--- GOAL OF THE EXERCISE ---
Below are the records. List every line holding the word "round".

--- ENTRIES PROVIDED ---
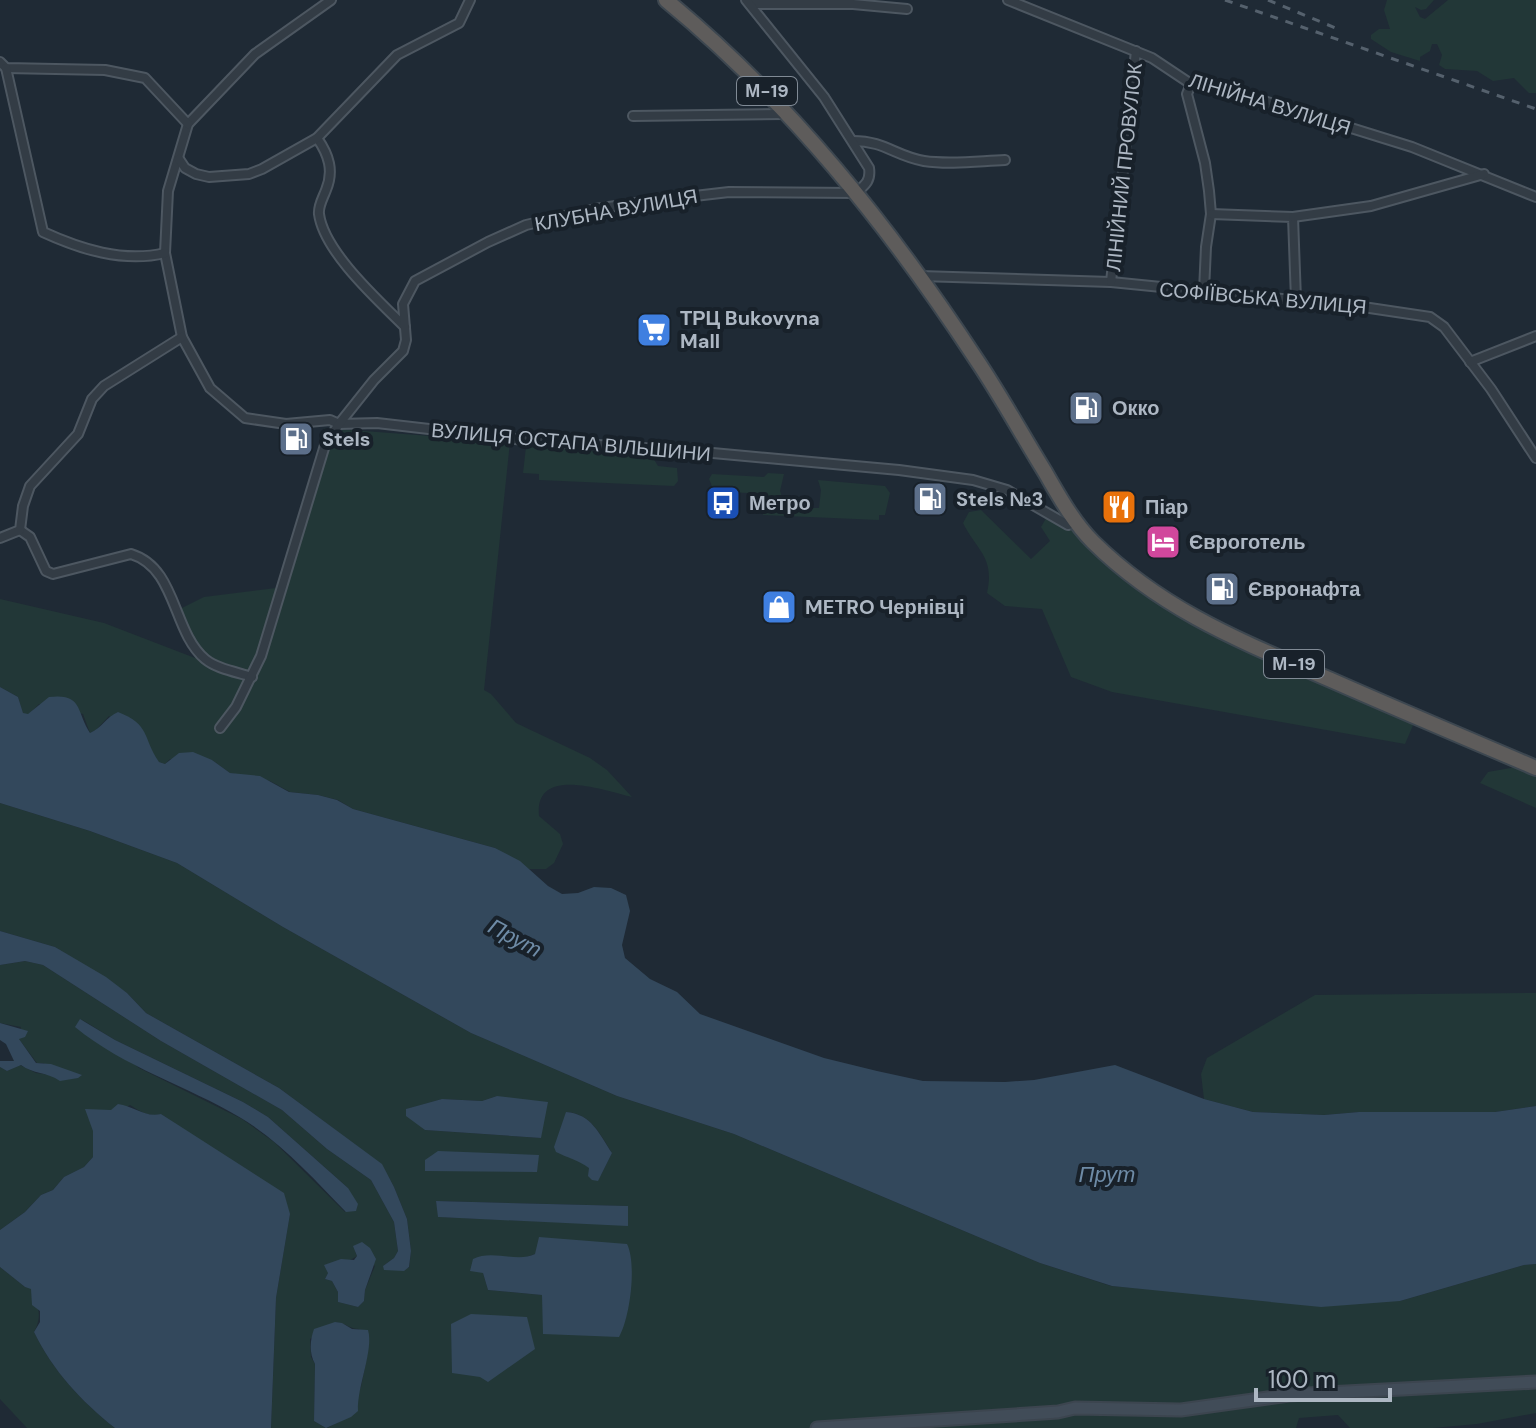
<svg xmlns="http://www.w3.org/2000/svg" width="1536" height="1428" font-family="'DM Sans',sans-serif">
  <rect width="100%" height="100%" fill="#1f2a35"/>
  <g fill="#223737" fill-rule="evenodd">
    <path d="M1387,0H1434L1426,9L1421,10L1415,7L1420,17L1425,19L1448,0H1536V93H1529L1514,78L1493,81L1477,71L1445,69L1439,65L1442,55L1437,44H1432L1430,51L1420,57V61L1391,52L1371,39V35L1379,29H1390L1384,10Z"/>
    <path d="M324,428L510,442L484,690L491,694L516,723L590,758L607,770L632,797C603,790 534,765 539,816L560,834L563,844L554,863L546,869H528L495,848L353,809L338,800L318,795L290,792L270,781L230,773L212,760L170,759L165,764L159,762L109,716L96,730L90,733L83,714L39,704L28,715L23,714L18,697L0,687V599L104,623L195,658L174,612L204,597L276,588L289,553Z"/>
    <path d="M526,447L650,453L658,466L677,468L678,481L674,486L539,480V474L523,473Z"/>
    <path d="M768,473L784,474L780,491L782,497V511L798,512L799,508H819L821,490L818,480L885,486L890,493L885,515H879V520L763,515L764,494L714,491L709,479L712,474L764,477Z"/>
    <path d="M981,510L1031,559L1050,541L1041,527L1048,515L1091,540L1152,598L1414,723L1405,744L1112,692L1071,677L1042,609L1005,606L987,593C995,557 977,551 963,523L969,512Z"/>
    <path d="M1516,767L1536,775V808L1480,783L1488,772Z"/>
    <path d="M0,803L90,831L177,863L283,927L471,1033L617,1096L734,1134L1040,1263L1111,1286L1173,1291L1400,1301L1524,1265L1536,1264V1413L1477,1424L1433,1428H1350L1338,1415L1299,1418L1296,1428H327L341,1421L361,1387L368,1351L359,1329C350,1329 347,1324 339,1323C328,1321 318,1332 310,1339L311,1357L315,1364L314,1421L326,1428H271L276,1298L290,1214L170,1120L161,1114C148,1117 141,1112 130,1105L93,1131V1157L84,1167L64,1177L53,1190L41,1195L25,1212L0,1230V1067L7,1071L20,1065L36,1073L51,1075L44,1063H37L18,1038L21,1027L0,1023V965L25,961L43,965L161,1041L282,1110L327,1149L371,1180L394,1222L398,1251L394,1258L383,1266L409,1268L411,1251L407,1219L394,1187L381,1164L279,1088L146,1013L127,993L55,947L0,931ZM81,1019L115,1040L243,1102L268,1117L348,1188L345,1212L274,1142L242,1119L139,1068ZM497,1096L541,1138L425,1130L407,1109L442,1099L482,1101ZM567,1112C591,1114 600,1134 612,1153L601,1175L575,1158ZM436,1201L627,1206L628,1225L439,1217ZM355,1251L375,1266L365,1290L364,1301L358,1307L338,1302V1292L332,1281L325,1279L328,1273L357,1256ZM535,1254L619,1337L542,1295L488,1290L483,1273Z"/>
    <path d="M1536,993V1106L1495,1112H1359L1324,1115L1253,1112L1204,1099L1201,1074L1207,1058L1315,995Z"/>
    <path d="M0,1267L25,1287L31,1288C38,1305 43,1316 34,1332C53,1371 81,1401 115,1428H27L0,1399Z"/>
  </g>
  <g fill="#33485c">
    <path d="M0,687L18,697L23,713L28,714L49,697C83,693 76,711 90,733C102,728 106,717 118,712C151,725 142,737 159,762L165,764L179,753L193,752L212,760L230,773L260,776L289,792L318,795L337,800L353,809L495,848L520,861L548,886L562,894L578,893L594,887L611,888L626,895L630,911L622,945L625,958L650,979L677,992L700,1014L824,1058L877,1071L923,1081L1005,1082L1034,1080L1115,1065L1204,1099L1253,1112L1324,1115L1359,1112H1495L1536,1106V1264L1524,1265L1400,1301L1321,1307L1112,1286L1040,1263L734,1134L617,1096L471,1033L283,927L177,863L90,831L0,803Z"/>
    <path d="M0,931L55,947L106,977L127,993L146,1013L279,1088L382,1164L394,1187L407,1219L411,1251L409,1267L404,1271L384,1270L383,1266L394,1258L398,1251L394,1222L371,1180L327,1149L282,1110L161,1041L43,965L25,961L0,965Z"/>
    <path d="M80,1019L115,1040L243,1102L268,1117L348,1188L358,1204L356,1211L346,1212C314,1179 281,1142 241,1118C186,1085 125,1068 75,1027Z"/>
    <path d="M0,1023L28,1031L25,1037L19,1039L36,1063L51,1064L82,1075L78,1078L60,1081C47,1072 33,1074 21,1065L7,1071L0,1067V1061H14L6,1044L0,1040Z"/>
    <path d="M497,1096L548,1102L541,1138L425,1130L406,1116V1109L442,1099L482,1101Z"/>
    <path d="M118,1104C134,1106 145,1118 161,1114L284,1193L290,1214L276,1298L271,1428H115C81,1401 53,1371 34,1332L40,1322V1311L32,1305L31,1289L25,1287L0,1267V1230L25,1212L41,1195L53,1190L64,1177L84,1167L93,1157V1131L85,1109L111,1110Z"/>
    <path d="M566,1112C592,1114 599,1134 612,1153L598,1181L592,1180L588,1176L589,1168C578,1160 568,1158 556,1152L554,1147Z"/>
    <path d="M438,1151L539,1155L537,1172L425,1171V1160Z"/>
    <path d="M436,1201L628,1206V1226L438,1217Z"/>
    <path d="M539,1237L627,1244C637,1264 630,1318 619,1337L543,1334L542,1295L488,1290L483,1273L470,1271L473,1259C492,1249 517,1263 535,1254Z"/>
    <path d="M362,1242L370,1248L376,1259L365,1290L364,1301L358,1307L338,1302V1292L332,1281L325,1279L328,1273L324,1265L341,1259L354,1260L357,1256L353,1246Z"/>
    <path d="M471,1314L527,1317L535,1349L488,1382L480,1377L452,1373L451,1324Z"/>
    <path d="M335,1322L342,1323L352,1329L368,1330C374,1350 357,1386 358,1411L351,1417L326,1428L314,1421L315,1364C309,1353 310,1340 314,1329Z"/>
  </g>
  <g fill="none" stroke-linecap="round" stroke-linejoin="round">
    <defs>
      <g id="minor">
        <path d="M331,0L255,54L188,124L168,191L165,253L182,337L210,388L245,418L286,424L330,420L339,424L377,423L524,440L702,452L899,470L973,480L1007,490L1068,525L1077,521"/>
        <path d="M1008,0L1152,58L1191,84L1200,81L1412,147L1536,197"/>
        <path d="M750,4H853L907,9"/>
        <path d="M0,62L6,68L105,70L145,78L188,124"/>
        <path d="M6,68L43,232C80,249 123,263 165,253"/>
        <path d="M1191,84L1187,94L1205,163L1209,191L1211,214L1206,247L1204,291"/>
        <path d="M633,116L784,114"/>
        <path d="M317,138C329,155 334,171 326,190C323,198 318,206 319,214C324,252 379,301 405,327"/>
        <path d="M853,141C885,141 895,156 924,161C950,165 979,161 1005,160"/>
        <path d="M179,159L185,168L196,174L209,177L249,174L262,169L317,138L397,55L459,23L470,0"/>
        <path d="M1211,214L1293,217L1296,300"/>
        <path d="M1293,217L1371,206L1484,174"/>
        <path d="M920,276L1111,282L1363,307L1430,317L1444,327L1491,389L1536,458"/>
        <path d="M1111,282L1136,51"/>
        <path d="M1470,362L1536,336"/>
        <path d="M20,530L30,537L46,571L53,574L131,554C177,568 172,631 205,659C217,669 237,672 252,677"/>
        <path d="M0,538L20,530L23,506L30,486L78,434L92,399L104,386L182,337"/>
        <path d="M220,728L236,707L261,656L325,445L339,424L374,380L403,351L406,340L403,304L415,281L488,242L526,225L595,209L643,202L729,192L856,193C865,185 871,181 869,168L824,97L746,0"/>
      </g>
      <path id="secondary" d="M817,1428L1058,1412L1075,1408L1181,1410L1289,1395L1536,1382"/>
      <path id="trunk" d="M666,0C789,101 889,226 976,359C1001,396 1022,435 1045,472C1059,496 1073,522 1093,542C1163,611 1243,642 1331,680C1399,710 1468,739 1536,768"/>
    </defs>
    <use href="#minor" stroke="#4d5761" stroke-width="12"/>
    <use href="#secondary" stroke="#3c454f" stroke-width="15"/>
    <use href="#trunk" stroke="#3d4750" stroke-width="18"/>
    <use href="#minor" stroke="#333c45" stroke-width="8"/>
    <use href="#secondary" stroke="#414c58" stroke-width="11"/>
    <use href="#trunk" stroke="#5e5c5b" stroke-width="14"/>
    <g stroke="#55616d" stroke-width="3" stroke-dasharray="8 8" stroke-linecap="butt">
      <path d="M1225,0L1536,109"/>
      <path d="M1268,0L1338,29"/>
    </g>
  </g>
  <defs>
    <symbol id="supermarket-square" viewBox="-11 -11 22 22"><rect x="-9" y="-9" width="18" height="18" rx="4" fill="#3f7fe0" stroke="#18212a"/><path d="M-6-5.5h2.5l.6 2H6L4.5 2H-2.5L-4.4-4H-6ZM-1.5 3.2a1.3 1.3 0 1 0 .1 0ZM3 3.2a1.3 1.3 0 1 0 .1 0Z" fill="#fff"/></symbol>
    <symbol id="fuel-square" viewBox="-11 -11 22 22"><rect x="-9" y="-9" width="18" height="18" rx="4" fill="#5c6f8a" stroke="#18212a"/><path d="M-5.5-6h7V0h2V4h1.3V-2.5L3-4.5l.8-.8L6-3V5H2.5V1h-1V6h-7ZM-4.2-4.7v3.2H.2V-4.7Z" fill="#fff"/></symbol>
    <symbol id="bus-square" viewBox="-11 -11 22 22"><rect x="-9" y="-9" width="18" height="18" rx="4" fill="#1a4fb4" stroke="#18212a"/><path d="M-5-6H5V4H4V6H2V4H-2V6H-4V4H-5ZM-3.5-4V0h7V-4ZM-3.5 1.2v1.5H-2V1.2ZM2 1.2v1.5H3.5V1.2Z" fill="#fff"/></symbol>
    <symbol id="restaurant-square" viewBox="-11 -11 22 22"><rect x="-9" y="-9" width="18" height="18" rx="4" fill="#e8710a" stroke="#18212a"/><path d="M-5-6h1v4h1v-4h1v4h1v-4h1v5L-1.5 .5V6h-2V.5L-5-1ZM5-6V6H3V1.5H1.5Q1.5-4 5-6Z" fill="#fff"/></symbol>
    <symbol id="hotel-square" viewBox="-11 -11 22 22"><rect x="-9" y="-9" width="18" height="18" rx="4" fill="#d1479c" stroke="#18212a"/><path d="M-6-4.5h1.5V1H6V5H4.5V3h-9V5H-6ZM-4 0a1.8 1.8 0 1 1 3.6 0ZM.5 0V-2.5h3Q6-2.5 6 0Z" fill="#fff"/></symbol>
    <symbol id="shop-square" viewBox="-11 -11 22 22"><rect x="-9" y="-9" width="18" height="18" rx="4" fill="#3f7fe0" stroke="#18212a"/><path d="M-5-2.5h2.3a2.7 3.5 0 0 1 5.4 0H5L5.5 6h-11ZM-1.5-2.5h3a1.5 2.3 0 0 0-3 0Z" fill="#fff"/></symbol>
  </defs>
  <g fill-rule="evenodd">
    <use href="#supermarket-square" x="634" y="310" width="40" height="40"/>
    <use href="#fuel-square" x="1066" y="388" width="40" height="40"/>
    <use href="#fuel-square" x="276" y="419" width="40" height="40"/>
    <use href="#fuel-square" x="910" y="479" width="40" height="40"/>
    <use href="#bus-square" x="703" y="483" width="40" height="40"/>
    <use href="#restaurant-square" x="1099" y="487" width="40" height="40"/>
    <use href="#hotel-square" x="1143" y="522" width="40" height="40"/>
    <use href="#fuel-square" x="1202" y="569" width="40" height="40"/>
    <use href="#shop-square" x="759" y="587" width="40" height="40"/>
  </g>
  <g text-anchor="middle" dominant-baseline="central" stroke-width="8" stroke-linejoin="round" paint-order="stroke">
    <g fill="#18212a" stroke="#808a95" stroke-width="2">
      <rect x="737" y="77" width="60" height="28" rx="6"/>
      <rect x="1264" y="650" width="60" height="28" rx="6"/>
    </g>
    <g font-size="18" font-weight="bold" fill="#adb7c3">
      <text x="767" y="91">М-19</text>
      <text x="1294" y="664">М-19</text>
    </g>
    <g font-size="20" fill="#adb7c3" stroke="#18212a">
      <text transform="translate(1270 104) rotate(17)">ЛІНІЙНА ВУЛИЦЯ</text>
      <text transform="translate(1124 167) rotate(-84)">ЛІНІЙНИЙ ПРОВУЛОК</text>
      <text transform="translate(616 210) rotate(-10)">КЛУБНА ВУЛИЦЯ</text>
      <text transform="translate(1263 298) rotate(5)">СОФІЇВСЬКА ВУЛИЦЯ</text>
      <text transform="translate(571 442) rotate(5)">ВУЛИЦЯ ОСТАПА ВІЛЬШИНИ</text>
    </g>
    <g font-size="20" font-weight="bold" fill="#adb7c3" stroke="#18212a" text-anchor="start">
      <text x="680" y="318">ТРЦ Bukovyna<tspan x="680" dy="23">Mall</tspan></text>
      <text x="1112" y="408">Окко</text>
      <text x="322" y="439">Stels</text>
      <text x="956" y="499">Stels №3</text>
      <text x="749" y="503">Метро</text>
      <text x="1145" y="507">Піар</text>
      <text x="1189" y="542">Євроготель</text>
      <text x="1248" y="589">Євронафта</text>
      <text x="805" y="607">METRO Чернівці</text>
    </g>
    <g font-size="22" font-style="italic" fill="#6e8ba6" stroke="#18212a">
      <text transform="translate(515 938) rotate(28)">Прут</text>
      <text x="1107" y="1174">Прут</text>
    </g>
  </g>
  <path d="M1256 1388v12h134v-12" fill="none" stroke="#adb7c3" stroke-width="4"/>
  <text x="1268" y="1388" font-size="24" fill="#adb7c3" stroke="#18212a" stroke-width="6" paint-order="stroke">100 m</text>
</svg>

--- SOLVED PROBLEM ---
  <g fill="none" stroke-linecap="round" stroke-linejoin="round">
  <g text-anchor="middle" dominant-baseline="central" stroke-width="8" stroke-linejoin="round" paint-order="stroke">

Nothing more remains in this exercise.